The Sharon Temple is now surrounded by eight additional buildings, all of them previously connected to or occupied by the original Children of Peace members. Relocated and rebuilt around the temple, they are remarkable complements to the large edifice they encircle.

These structures include David Willson’s study, a small stand-alone building whose architecture evokes the temple flipped inside-out; master builder Ebenezer Doan’s family home; a trio of his outbuildings known as the drive shed, leanto, and granary; Ebenezer’s nephew Jesse Doan’s log cabin, exemplifying early settler architecture; the community’s cookhouse; and even David Willson’s distinctive round outhouse.

At the back of the property is a large open-air garden, first planted in 2018 and since then maintained with help from volunteers. Providing a seasonal bounty for donations to community members and a local food bank, it is a fitting legacy to the spirit of charitable sustenance that was endorsed by the Children of Peace.

IF YOU GO

GETTING THERE: The Sharon Temple is open Wednesday through Sunday, from May until late fall, and is located at 18974 Leslie Street in Sharon, Ontario. From Toronto, take Highway 404 north, exiting on Green Lane when you get to Sharon. From Barrie, take Highway 400 south and exit on Highway 9. Detailed directions are available at sharontemple.ca.

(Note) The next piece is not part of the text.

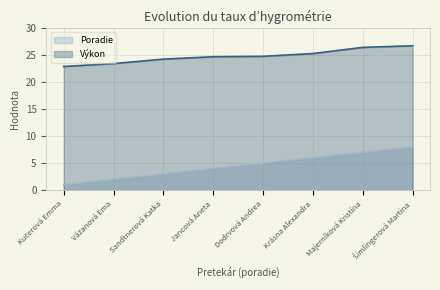

How many values in the Poradie series exceed 5?

3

EXPLORE: Besides the temple, visitors can stroll through most of the smaller heritage structures. Armchair travellers can visit some of the buildings by way of virtual tours accessible through the website.

EAT AND DRINK: The Sharon Temple is animated throughout much of the year with various events, many of them public, and it can be rented for wedding receptions and other private events. Special activities include a heritage celebration on June 8, National Indigenous People’s Day on June 21, Canada Day on July 1, and a candlelit musical concert on the evening of September 8 — a Children of Peace tradition.